If you produce online content—particularly the kind of evergreen stuff with long shelf life—you cannot trust publishers to keep it or for them to simply stay in business. Related, if audience rather than search-engine optimization is your primary objective, your content should post across contextual online venues. You maximize its value through ownership rather than ceding rights to a third party.

Context is King
In the decade 2010, I cross-post to this blog anything written for someplace else. Stories are preserved here, and I don’t give a frak if Google search penalizes me for doing so. Nor should you, because context—not content—is king. As I explain from the same two year-old post:

Context is the lifeblood that beats Internet journalism—or any online content, for that matter. What you produce should follow the audience wherever, whenever, on whatever it may be. Restating what you should already know, at the least, extend your content’s reach by way of contextual service accounts, rather than just rely on the branded media outlet that employs you or for which you contract or freelance—your Facebook, Instagram, LinkedIn, Tumblr, Twitter, and whichever other socials used.

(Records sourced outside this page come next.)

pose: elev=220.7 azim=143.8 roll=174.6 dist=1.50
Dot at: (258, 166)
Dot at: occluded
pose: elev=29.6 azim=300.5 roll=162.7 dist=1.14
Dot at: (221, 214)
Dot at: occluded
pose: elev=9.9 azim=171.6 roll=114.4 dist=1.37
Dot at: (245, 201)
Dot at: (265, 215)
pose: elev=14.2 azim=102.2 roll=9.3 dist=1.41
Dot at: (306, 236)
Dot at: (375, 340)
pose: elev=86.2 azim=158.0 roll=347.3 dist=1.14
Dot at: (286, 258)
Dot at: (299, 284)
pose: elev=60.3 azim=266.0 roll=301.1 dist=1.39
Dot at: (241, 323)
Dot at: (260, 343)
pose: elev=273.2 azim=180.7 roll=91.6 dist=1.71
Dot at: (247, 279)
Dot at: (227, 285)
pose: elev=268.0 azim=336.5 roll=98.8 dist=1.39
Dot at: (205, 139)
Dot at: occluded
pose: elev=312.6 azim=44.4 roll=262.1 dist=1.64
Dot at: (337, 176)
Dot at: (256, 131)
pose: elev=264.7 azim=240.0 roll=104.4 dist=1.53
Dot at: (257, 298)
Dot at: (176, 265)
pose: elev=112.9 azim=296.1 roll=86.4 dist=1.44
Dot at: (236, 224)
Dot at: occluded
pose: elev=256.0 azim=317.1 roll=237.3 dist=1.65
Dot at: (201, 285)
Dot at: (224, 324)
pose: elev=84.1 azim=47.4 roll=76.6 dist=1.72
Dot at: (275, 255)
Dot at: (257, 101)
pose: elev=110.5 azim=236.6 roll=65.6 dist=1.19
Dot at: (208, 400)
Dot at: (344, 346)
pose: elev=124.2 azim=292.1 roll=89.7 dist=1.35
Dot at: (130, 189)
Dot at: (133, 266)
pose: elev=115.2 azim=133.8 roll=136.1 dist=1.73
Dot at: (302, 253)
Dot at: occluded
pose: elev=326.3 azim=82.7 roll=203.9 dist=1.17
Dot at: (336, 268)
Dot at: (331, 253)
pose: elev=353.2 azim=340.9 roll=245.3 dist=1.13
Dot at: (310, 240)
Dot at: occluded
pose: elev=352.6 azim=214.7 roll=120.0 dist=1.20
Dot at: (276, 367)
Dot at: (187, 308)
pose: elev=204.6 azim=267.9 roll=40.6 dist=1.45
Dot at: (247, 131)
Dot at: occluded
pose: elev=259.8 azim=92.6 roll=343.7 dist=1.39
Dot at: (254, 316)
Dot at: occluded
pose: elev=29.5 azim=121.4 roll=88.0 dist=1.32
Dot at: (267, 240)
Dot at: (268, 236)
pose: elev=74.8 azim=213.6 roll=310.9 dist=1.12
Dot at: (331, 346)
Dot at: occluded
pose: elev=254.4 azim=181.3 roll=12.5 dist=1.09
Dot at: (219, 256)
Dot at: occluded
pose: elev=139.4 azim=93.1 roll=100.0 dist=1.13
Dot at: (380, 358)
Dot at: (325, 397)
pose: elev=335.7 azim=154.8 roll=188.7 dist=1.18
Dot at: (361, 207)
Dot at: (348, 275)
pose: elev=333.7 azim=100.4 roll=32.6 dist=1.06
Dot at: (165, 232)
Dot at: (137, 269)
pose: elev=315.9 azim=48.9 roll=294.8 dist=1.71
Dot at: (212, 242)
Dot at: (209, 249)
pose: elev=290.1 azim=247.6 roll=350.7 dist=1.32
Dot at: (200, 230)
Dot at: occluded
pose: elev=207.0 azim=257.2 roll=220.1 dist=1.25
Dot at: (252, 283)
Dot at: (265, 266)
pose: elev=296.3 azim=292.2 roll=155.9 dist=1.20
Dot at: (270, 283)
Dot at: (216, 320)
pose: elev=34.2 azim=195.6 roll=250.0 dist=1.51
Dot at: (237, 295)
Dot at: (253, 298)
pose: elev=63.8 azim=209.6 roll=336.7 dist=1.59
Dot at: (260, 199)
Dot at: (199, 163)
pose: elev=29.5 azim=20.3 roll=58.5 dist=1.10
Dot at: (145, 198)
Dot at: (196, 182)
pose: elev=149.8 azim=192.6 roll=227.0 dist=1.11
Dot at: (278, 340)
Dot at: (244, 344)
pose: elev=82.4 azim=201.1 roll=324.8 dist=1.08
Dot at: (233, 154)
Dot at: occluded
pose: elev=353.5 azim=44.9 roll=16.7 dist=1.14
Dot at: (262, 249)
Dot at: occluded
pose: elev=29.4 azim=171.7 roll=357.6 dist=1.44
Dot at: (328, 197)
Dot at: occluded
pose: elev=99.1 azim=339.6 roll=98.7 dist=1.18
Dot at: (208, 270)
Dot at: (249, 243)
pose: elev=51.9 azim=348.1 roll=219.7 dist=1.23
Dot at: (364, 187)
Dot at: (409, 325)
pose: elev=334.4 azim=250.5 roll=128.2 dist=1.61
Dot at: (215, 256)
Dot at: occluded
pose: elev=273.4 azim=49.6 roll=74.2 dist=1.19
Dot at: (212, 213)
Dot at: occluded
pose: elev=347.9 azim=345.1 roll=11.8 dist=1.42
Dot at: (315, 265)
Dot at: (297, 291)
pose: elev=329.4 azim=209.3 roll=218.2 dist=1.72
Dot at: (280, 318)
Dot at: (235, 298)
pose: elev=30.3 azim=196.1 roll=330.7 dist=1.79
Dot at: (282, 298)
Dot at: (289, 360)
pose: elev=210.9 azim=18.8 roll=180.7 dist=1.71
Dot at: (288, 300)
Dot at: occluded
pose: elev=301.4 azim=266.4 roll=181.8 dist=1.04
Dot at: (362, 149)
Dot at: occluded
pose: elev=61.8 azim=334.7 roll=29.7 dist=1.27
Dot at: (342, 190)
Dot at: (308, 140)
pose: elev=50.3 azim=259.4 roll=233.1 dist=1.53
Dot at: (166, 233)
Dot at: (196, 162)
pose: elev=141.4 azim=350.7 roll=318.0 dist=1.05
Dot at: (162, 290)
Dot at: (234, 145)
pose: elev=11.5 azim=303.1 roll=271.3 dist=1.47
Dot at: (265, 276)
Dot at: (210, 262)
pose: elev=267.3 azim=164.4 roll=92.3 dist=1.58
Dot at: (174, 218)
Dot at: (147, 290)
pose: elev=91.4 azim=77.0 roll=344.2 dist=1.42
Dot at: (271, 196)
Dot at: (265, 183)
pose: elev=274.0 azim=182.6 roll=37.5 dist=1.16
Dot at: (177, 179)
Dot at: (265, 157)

Break off nimbles from your prepared feast, and use them to extend your content’s reach and draw people to the main meal.

You worked hard in the kitchen, and with little extra effort could produce tasty leftovers. Meaning: Your main body of work, not just social sharing samples, should be reheated for other publishing venues and audiences. My contrarian advice: Cross-post blogs or news stories.

Search-engine optimization consultants, and also Google, will tell you to avoid such practice because search penalty will be imposed. Frak `em, I say. You are the brand, not the site where you work or post. You need to be able to preserve content and maximize its audience value over time.

Don’t be Dimmed
None of these contextual tools existed when I reported for CNET News—not even comments. Readers emailed the writers. The first commercial news blogs started during my last year with the company—the tech news pioneer, which adopted strict journalistic standards for reporting, writing, and editing inherited from newspapers.

Sigh, now the only preservation of what I wrote remains in my dimmed memory. I recall but a few stories out of thousands. Don’t be expunged like me. Own your content. Extend its relevance contextually. Take it to wherever you audience is.